Ryan v. State
This text of 5 Ohio C.C. 486 (Ryan v. State) is published on Counsel Stack Legal Research, covering Ohio Circuit Courts primary law. Counsel Stack provides free access to over 12 million legal documents including statutes, case law, regulations, and constitutions.
Opinion
The four cases in error are brought to reverse the judgment of the court of common pleas affirming the judgment of a Justice of the Peace rendered against the plaintiffs in error for violation of the act of March 7, 1890, entitled “An act to prevent deception in the sale of dairy products, and to preserve the public health.” The errors assigned in the common pleas were that the affidavit does not charge any offense against the laws of the state of Ohio; that the justice erred in overruling the motion to dismiss the case and instruct the jury to return a verdict of not guilty, and that the verdict is contrary to the law and the evidence.
The affidavits in all the cases are alike, and it is claimed that they are all defective, and do not charge any offense.
They charge that defendants sold, and, in some of them, kept for sale “an article and compound made, etc., by compounding with and adding to milk, cream or butter, animal fats or animal or vegetable oils,” not produced from unadulterated milk or cream from the same, so as to produce an article or compound and human food in imitation of butter.

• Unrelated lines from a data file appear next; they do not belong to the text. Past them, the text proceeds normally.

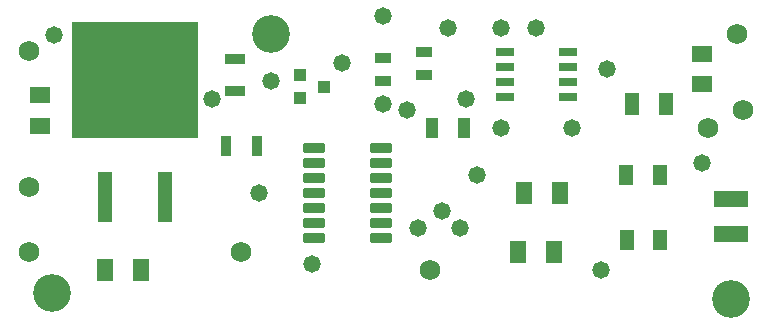
<source format=gts>
G04*
G04 #@! TF.GenerationSoftware,Altium Limited,Altium Designer,23.2.1 (34)*
G04*
G04 Layer_Color=8388736*
%FSLAX24Y24*%
%MOIN*%
G70*
G04*
G04 #@! TF.SameCoordinates,05F612E5-D9C9-4FC5-8177-6EA7AEB907BC*
G04*
G04*
G04 #@! TF.FilePolarity,Negative*
G04*
G01*
G75*
%ADD19R,0.0709X0.0551*%
G04:AMPARAMS|DCode=21|XSize=61mil|YSize=23.6mil|CornerRadius=2mil|HoleSize=0mil|Usage=FLASHONLY|Rotation=0.000|XOffset=0mil|YOffset=0mil|HoleType=Round|Shape=RoundedRectangle|*
%AMROUNDEDRECTD21*
21,1,0.0610,0.0196,0,0,0.0*
21,1,0.0570,0.0236,0,0,0.0*
1,1,0.0040,0.0285,-0.0098*
1,1,0.0040,-0.0285,-0.0098*
1,1,0.0040,-0.0285,0.0098*
1,1,0.0040,0.0285,0.0098*
%
%ADD21ROUNDEDRECTD21*%
%ADD22R,0.0534X0.0732*%
%ADD23R,0.0571X0.0374*%
%ADD27R,0.0376X0.0653*%
%ADD28R,0.0455X0.0692*%
%ADD29R,0.0653X0.0376*%
%ADD30R,0.1143X0.0552*%
%ADD31R,0.4194X0.3860*%
%ADD32R,0.0493X0.1694*%
%ADD33R,0.0493X0.0749*%
%ADD34R,0.0434X0.0395*%
G04:AMPARAMS|DCode=35|XSize=33.6mil|YSize=73mil|CornerRadius=5.9mil|HoleSize=0mil|Usage=FLASHONLY|Rotation=90.000|XOffset=0mil|YOffset=0mil|HoleType=Round|Shape=RoundedRectangle|*
%AMROUNDEDRECTD35*
21,1,0.0336,0.0611,0,0,90.0*
21,1,0.0218,0.0730,0,0,90.0*
1,1,0.0118,0.0306,0.0109*
1,1,0.0118,0.0306,-0.0109*
1,1,0.0118,-0.0306,-0.0109*
1,1,0.0118,-0.0306,0.0109*
%
%ADD35ROUNDEDRECTD35*%
%ADD36R,0.0434X0.0710*%
%ADD37C,0.1261*%
%ADD38C,0.0680*%
%ADD39C,0.0580*%
D19*
X1181Y6811D02*
D03*
Y5787D02*
D03*
X23228Y8189D02*
D03*
Y7165D02*
D03*
D21*
X18780Y8230D02*
D03*
Y7730D02*
D03*
Y7230D02*
D03*
Y6730D02*
D03*
X16654D02*
D03*
Y7230D02*
D03*
Y7730D02*
D03*
Y8230D02*
D03*
D22*
X18317Y1575D02*
D03*
X17116D02*
D03*
X18514Y3543D02*
D03*
X17313D02*
D03*
X3336Y984D02*
D03*
X4538D02*
D03*
D23*
X13976Y7490D02*
D03*
Y8258D02*
D03*
X12598Y8032D02*
D03*
Y7264D02*
D03*
D27*
X7352Y5118D02*
D03*
X8396D02*
D03*
D28*
X20727Y1969D02*
D03*
X21850D02*
D03*
X21821Y4134D02*
D03*
X20698D02*
D03*
D29*
X7677Y6958D02*
D03*
Y8002D02*
D03*
D30*
X24213Y3327D02*
D03*
Y2185D02*
D03*
D31*
X4331Y7323D02*
D03*
D32*
X5331Y3406D02*
D03*
X3331D02*
D03*
D33*
X20896Y6496D02*
D03*
X22018D02*
D03*
D34*
X9843Y7461D02*
D03*
Y6713D02*
D03*
X10630Y7087D02*
D03*
D35*
X12530Y2043D02*
D03*
Y2543D02*
D03*
Y3043D02*
D03*
Y3543D02*
D03*
Y4043D02*
D03*
Y4543D02*
D03*
Y5043D02*
D03*
X10305Y2043D02*
D03*
Y2543D02*
D03*
Y3043D02*
D03*
Y3543D02*
D03*
Y4043D02*
D03*
Y4543D02*
D03*
Y5043D02*
D03*
D36*
X14232Y5709D02*
D03*
X15295D02*
D03*
D37*
X8858Y8858D02*
D03*
X24213Y0D02*
D03*
X1575Y197D02*
D03*
D38*
X787Y8268D02*
D03*
X24606Y6299D02*
D03*
X23425Y5709D02*
D03*
X787Y3740D02*
D03*
X14173Y984D02*
D03*
X24409Y8858D02*
D03*
X7874Y1575D02*
D03*
X787D02*
D03*
D39*
X1625Y8808D02*
D03*
X8858Y7283D02*
D03*
X17717Y9055D02*
D03*
X16535Y5709D02*
D03*
X20079Y7677D02*
D03*
X23228Y4528D02*
D03*
X11220Y7874D02*
D03*
X10236Y1181D02*
D03*
X13386Y6299D02*
D03*
X12598Y6496D02*
D03*
X16535Y9055D02*
D03*
X18898Y5709D02*
D03*
X8465Y3543D02*
D03*
X14567Y2953D02*
D03*
X15157Y2362D02*
D03*
X13780D02*
D03*
X19882Y984D02*
D03*
X14764Y9055D02*
D03*
X15354Y6693D02*
D03*
X12598Y9449D02*
D03*
X15748Y4134D02*
D03*
X6890Y6693D02*
D03*
M02*

</source>
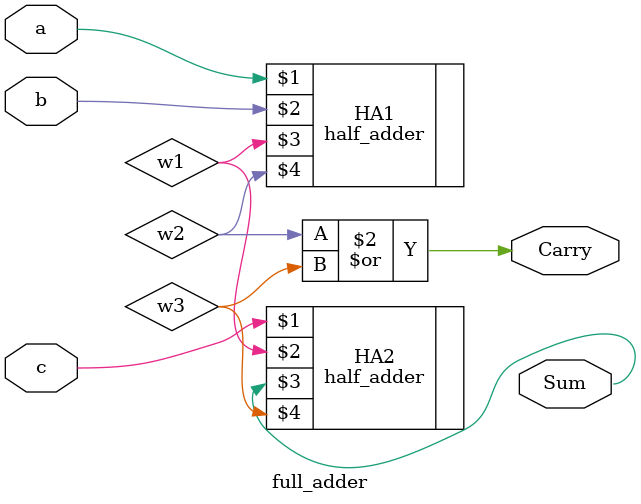
<source format=v>
module full_adder(input a, b, c, output Sum, Carry);
	wire w1, w2, w3;
	half_adder HA1(a, b, w1, w2);
	half_adder HA2(c, w1, Sum, w3);
	or G1(Carry, w2, w2, w3);
endmodule

</source>
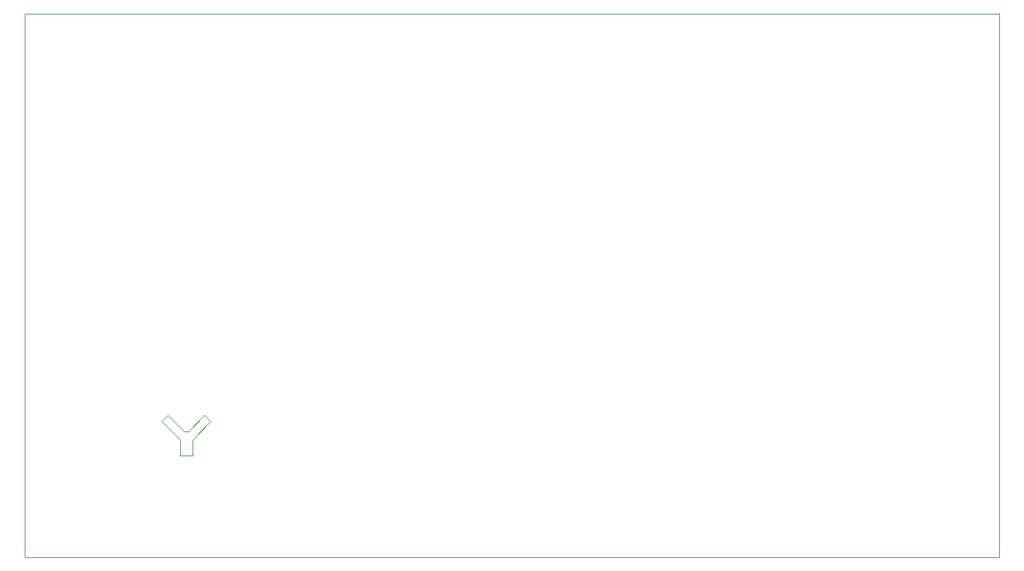
<source format=gbr>
%TF.GenerationSoftware,KiCad,Pcbnew,8.0.9-1.fc41*%
%TF.CreationDate,2025-10-07T12:33:13-07:00*%
%TF.ProjectId,silvia_pid_board,73696c76-6961-45f7-9069-645f626f6172,rev?*%
%TF.SameCoordinates,Original*%
%TF.FileFunction,Profile,NP*%
%FSLAX46Y46*%
G04 Gerber Fmt 4.6, Leading zero omitted, Abs format (unit mm)*
G04 Created by KiCad (PCBNEW 8.0.9-1.fc41) date 2025-10-07 12:33:13*
%MOMM*%
%LPD*%
G01*
G04 APERTURE LIST*
%TA.AperFunction,Profile*%
%ADD10C,0.050000*%
%TD*%
G04 APERTURE END LIST*
D10*
X0Y0D02*
X120000000Y0D01*
X120000000Y-67000000D01*
X0Y-67000000D01*
X0Y0D01*
%TO.C,D1*%
X16910000Y-50250000D02*
X17660000Y-49500000D01*
X17660000Y-49500000D02*
X19660000Y-51500000D01*
X19160000Y-52500000D02*
X16910000Y-50250000D01*
X19160000Y-54500000D02*
X19160000Y-52500000D01*
X19660000Y-51500000D02*
X20160000Y-51500000D01*
X20160000Y-51500000D02*
X22160000Y-49500000D01*
X20660000Y-54500000D02*
X19160000Y-54500000D01*
X20660000Y-54500000D02*
X20660000Y-52500000D01*
X22160000Y-49500000D02*
X22910000Y-50250000D01*
X22910000Y-50250000D02*
X20660000Y-52500000D01*
%TD*%
M02*

</source>
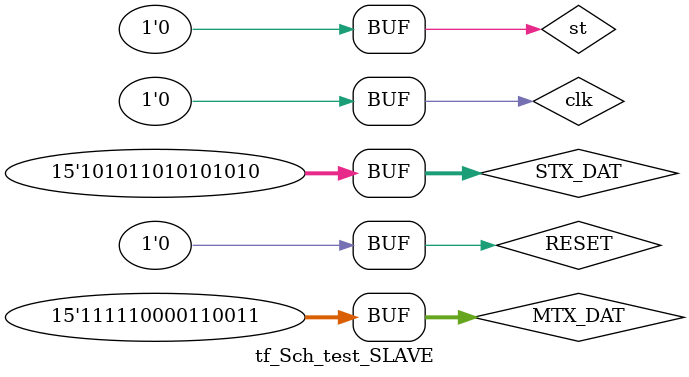
<source format=v>
`timescale 1ns / 1ps

module tf_Sch_test_SLAVE;

	// Inputs
	reg st;
	reg clk;
	reg [14:0] MTX_DAT;
	reg RESET;
	reg [14:0] STX_DAT;

	// Outputs
	wire LOAD;
	wire SCLK;
	wire MOSI;
	wire [14:0] MRX_DAT;
	wire [14:0] sr_MTX;
	wire [14:0] sr_MRX;
	wire [7:0] cb_bit;
	wire ce_tact;
	wire MISO;
	wire [14:0] sr_STX;
	wire [14:0] sr_SRX;
	wire [14:0] SRX_DAT;

	// Instantiate the Unit Under Test (UUT)
	Sch_test_SLAVE uut (
		.st(st), 
		.LOAD(LOAD), 
		.clk(clk), 
		.SCLK(SCLK), 
		.MTX_DAT(MTX_DAT), 
		.MOSI(MOSI), 
		.RESET(RESET), 
		.MRX_DAT(MRX_DAT), 
		.sr_MTX(sr_MTX), 
		.sr_MRX(sr_MRX), 
		.cb_bit(cb_bit), 
		.ce_tact(ce_tact), 
		.STX_DAT(STX_DAT), 
		.MISO(MISO), 
		.sr_STX(sr_STX), 
		.sr_SRX(sr_SRX), 
		.SRX_DAT(SRX_DAT)
	);

	always begin #10; clk = 1; #10; clk = 0; end
	initial begin
		// Initialize Inputs
		st = 0;
		MTX_DAT = 15'b111110000110011;
		RESET = 0;
		STX_DAT = 15'b101011010101010;

		// Wait 100 ns for global reset to finish
		#100;
      st = 1;
		#20;
		st = 0;
		// Add stimulus here

	end
      
endmodule


</source>
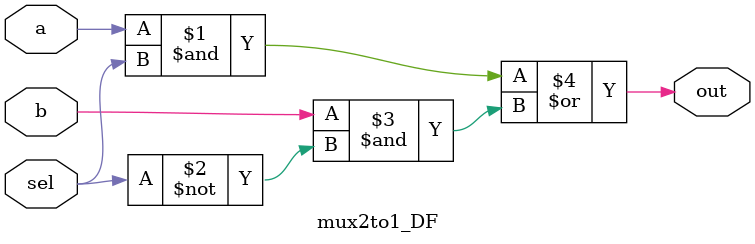
<source format=v>
module mux2to1_DF(
            a,b,sel,
            out
            );
            
input a,b,sel;
output out;

assign out = (a&sel) |(b&(~sel));    //out = sel ? a : b;    

endmodule

</source>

It will be perceived that the allegations as to the substance sold and held for sale are all in the disjunctive. What the substantive parts of the compound are, does not positively appear. Whether it was “ milk ” added to “ animal fats,” or “butter” added to “vegetable fats,” or “cream” added to “animal” or “vegetable oils,” cannot be ascertained from the description. Each of them would be a distinct offense under the statutes, but the particular one relied on should be stated positively, and not disjunctively.
This doctrine is well sustained by all the legal authorities. 1 Bishop Criminal Proceedings, section 586; Wharton’s Criminal Pleadings and Proceedings, section 162; 68 Massachusetts, 501. Even in civil cases such an averment is not sustained; 7 Bulletin, 384; 13 Bulletin, 35.
We think this objection to the affidavits is well taken; that they did not charge an offense under the statutes, and that all proceedings before the magistrate were erroneous, and the court of common pleas should have reversed the judgment below. A number of other questions have been raised and argued, but this one striking away the foundation, it is not necessary to pass on them.
The judgment of the court of common pleas affirming the judgment of the magistrate in these cases will therefore be reversed, with costs, and the cases remanded to the magistrate with instructions to discharge defendants with their costs.